One of the biggest surprises that I had while watching this movie was to see Burt Reynolds play such a secondary role in the movie. He is of course the one whose presence starts the story in the story by being the bank robber that Jim Brown’s character is tracking in Mexico to arrest and bring back to the United States, but after both Brown and Reynolds get captured by the Mexican army and then join the fight between the native rebels and the Mexican government, Burt is almost entirely demoted to being a supporting character while Brown takes the center stage, claiming most of the focus, wooing Welch and kinda accidentally becoming the leader of the entire rebellion movement. Due to having grown up with movies like the Cannonball Run and Boogie Nights, to me Reynolds automatically seemed like the obvious bigger star than Brown, but as it turns out, I had it completely backwards. 100 Rifles was still relatively early in Burt’s career as he had not yet done Deliverance, the movie that skyrocketed his career, whereas Brown had already done couple of smash hit movies at this point, namely the Dirty Dozen and Ice Station Zebra, speak nothing of his illustrious NFL career that he had before becoming a movie star

But what is the movie itself like? Well, like I’ve already mentioned, the movie isn’t that great, and the story isn’t particularly compelling. It’s horribly generic as far as westerns go and it’s probably the weakest of the three Raquel Welch westerns. It does however have few moments that make it entirely watchable, such as the aforementioned, and much hyped about shower scene featuring Ms. Raquel Welch. There’s also the character that Reynolds plays in the movie, Yaqui Joe Herrera. I just really love the ridiculous notion that Reynolds is meant to be half-native, half-white, because he frankly looks and sounds nothing of the kind. Apparently Burt himself had decided to play the character as if his daddy was from Alabama and that’s why he’s such an odd sight, dressing up really flamboyantly but sounding entirely like an average southern boy, and standing out like a sore thumb any time he’s shown mingling amongst his native rebel brothers. The action is also pretty good. The climax  of the movie featuring the native rebels mounting an attack against the Mexican army  in an urban setting is actually rather exciting to watch. It manages to capture the scale and rough feel of an armed combat in the final days of the Old West quite well. Raquel even gets to do some nice little action scenes during the battle when she’s leading her fellow Indians to victory. She apparently did most of her own stunts in the movie, which is pretty cool little tidbit.
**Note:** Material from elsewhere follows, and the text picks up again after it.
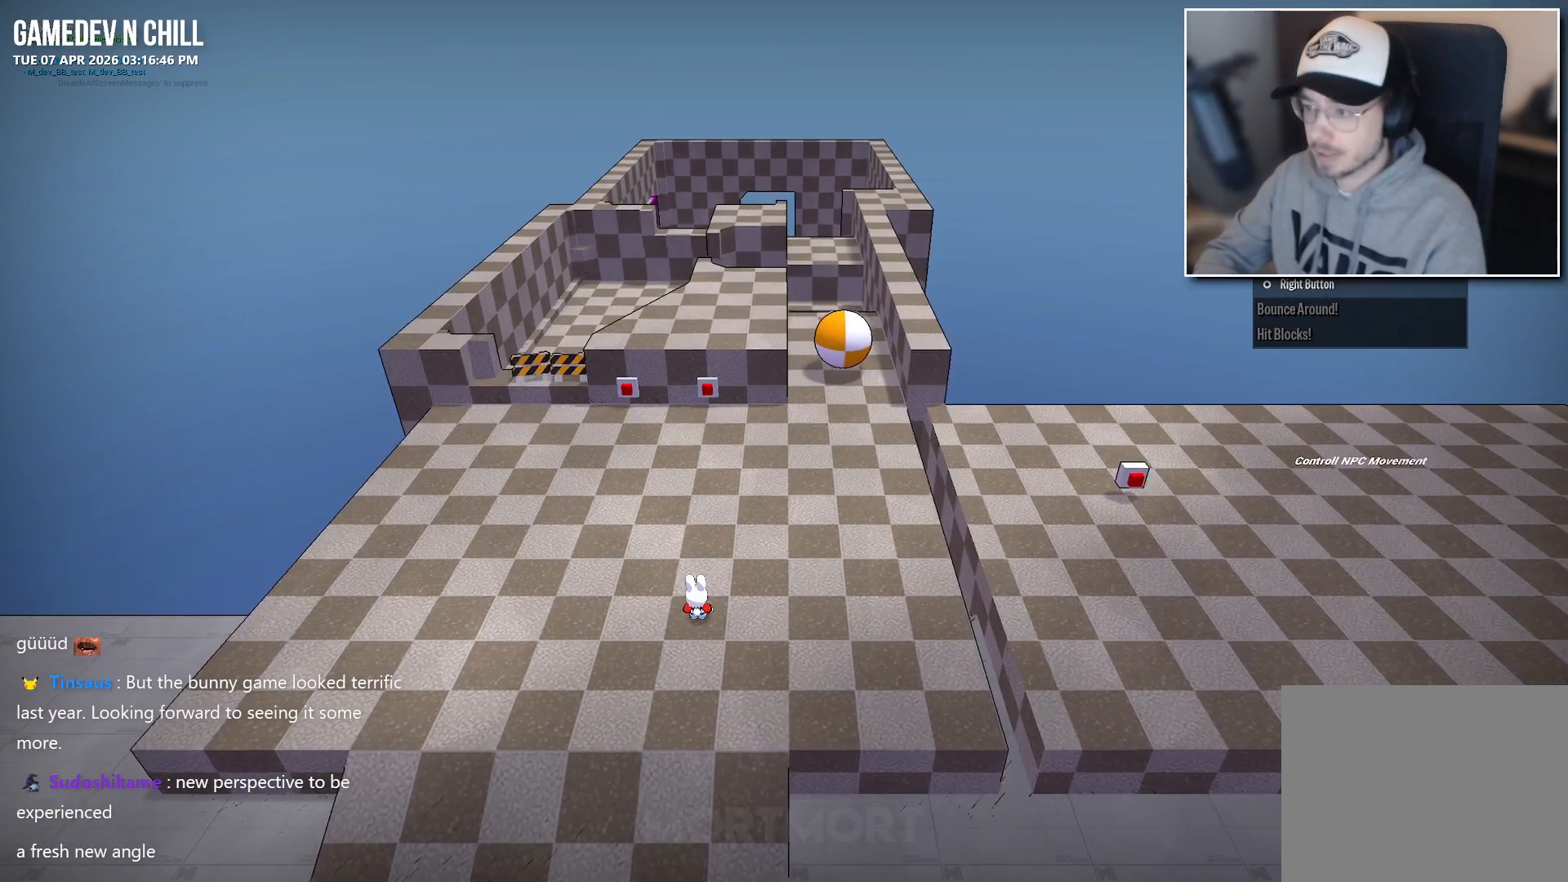
{"buttons": [], "left_stick": "up-right", "right_stick": "up", "events": [[83, "left_stick", "up-right"], [83, "right_stick", "up"]]}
Considering that you can easily find the much talked about shower scene on Youtube, 100 Rifles does not offer much in terms of content that would make it a must-see movie. It is still an interesting middle chapter in Welch’s western trilogy, if only for the fact that she isn’t portrayed as a victim in the story, outside of having to witness father being executed. But even that ends with Raquel speeding up the agonizing process, showing the necessary hardness and strength you not that often see in woman characters in most westerns.